→ What to produce
Exact wording is required for every entry; transcribe all of them and leave the images out.

== Data listing

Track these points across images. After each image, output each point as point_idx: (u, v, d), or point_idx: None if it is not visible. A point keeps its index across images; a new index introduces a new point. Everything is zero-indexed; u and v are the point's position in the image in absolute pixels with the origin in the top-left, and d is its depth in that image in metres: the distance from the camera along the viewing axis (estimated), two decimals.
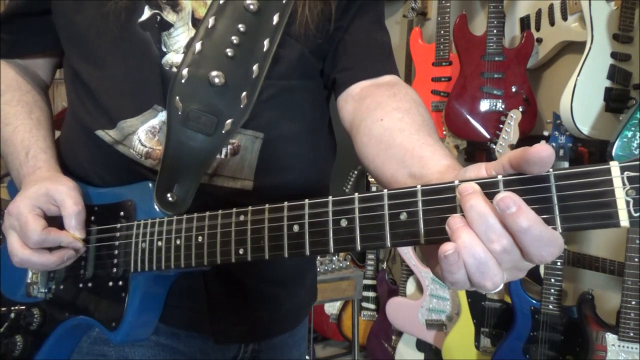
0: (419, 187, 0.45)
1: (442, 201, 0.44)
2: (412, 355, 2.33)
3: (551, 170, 0.40)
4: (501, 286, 0.42)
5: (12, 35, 0.80)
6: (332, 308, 2.72)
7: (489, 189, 0.42)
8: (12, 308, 0.77)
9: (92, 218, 0.71)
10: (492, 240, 0.41)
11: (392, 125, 0.66)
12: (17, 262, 0.67)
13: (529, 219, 0.39)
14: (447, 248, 0.41)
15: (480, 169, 0.46)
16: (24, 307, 0.76)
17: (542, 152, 0.39)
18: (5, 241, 0.79)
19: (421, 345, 2.30)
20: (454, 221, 0.42)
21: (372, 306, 2.62)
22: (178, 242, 0.62)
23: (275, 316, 0.82)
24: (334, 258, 2.16)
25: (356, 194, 0.49)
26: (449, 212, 0.44)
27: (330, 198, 0.50)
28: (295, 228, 0.52)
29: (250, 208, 0.56)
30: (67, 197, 0.67)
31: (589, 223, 0.39)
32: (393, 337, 2.45)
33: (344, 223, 0.49)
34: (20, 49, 0.81)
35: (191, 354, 0.76)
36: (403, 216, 0.45)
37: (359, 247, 0.48)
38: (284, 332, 0.85)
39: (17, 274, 0.76)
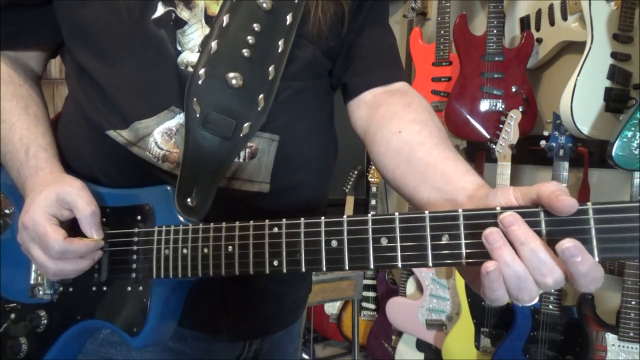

====

→ Exercise result
Track these points across images. After each image, output each point as point_idx: (u, v, d), or point_idx: None if it is not visible. A point keeps its index across images; a new index introduces a new point. Everything is zero-indexed; u and v are the point's position in the image in absolute pixels with the origin in the top-left, and d is its depth in that image in metres: the distance from the camera along the viewing axis (estimated), two decimals.
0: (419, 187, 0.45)
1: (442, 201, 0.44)
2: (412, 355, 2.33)
3: (551, 170, 0.40)
4: (501, 286, 0.42)
5: (12, 35, 0.80)
6: (332, 308, 2.72)
7: (489, 189, 0.42)
8: (12, 308, 0.77)
9: (92, 218, 0.71)
10: (492, 240, 0.41)
11: (392, 125, 0.66)
12: (17, 262, 0.67)
13: (529, 219, 0.39)
14: (447, 248, 0.41)
15: (480, 169, 0.46)
16: (24, 307, 0.76)
17: (542, 152, 0.39)
18: (5, 241, 0.79)
19: (421, 345, 2.30)
20: (454, 221, 0.42)
21: (372, 306, 2.62)
22: (178, 242, 0.62)
23: (275, 316, 0.82)
24: (334, 258, 2.16)
25: (356, 194, 0.49)
26: (449, 212, 0.44)
27: (330, 198, 0.50)
28: (295, 228, 0.52)
29: (250, 208, 0.56)
30: (67, 197, 0.67)
31: (589, 223, 0.39)
32: (393, 337, 2.45)
33: (344, 223, 0.49)
34: (20, 49, 0.81)
35: (191, 354, 0.76)
36: (403, 216, 0.45)
37: (359, 247, 0.48)
38: (284, 332, 0.85)
39: (17, 274, 0.76)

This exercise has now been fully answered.